2/ Quel a été votre parcours menant à la création de cette entreprise ?
En fait on n'est pas partis d'une idée géniale qui serait venue spontanément. L'idée qui allait devenir Moodstocks était plus un prétexte pour créer une entreprise. Avant de me lancer dans ce projet, j'ai d'abord travaillé dans la finance de marché. La situation était confortable mais l'objectif était juste de mettre de l'argent de côté pour amorcer Moodstocks. Cédric Deltheil, mon associé, travaillait chez Dassault. En juin 2009, on a réussi à lever 500 000 euros auprès de Business Angels. Et en décembre 2011, on a obtenu 300 000 euros. Ce qui est intéressant c'est que ces investisseurs étaient des entrepreneurs, et pas des fonds. Cela veut dire qu'ils ont eux aussi connu des difficultés et ça se ressent dans leur rapport avec nous : ils sont souvent optimistes !

3/ Finalement, vous proposez une sorte de Shazam pour objets. Qui sont vos clients ?
Nos clients sont des entreprises issues du retail comme Kiabi, Monoprix, Castorama, But ou Casino. Mais nous avons aussi des clients qui utilisent notre technologie pour la publicité, comme Volkswagen, Citroën ou Ricard. Pour les attirer, on adopte une démarche commerciale directe - ce qui n'est pas évident pour nous, qui avons un fort profil technologique. Nous proposons aussi nos services aux grands comptes pour les aider dans l'intégration grâce à des partenaires intégrateurs. L'autre axe de notre modèle économique repose sur les développeurs inscrits sur notre plateforme. Aujourd'hui, nous en avons un peu plus de 2 000 à travers le monde répartis également entre l'Europe, l'Amérique et l'Asie. Et nous ne savons pas comment nous les avons attirés ! Nous avons dépensé zéro euro en publicité et marketing. Dans les deux cas, que ce soit aux grands comptes ou à ces développeurs, le pricing est le même : entre 300 et 1 600 euros la licence, dans la limite de 100 000 scans.

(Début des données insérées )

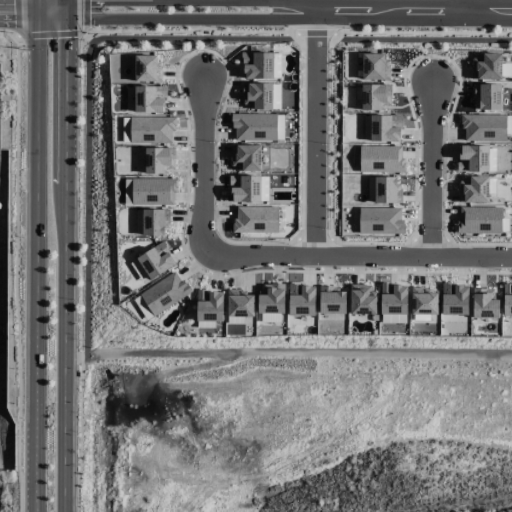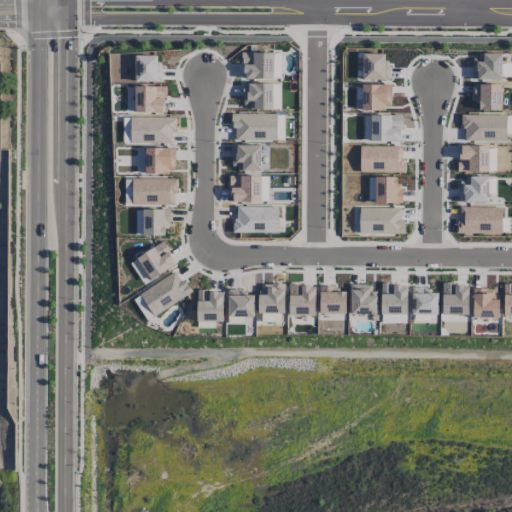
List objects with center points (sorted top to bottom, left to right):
road: (33, 4)
road: (66, 5)
road: (463, 5)
road: (466, 5)
traffic signals: (34, 8)
road: (17, 9)
traffic signals: (66, 10)
road: (249, 10)
road: (488, 11)
building: (261, 63)
building: (258, 64)
building: (375, 65)
building: (148, 66)
building: (147, 67)
building: (261, 93)
building: (261, 95)
building: (376, 96)
building: (488, 96)
building: (150, 97)
building: (155, 98)
building: (255, 126)
building: (484, 126)
building: (385, 127)
building: (156, 128)
building: (152, 129)
road: (314, 132)
building: (246, 156)
building: (249, 157)
building: (381, 157)
building: (473, 157)
building: (162, 158)
building: (159, 159)
road: (203, 165)
road: (435, 168)
building: (247, 188)
building: (384, 188)
building: (157, 189)
building: (153, 191)
building: (259, 218)
building: (386, 220)
building: (481, 220)
building: (155, 221)
building: (157, 222)
building: (243, 224)
road: (262, 254)
road: (413, 255)
building: (159, 258)
road: (34, 260)
road: (64, 260)
building: (152, 261)
building: (168, 291)
building: (161, 294)
building: (272, 297)
building: (507, 298)
building: (302, 299)
building: (362, 299)
building: (273, 300)
building: (331, 300)
building: (424, 301)
building: (455, 301)
building: (485, 302)
building: (240, 303)
building: (242, 303)
building: (210, 305)
building: (210, 305)
road: (288, 356)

4/ Est-ce que vous imaginez un monde où tout le monde scannera tout ?
C'est la finalité. Nous offrons un système cross plateforme, compatible avec iOS et Android. Nous partons du principe qu'Internet se retrouve sur de plus en plus de terminaux. D'abord les ordinateurs, puis les smartphones, les tablettes et bientôt les lunettes avec les Google Glass. Moodstocks sera sur des lunettes ! Nous pensons que bientôt, on n'aura plus besoin d'interagir avec son terminal en saisissant du texte. Il suffira de lui montrer, ou de lui faire entendre ce qui nous entoure pour qu'il comprenne et affiche à l'utilisateur les informations souhaitées.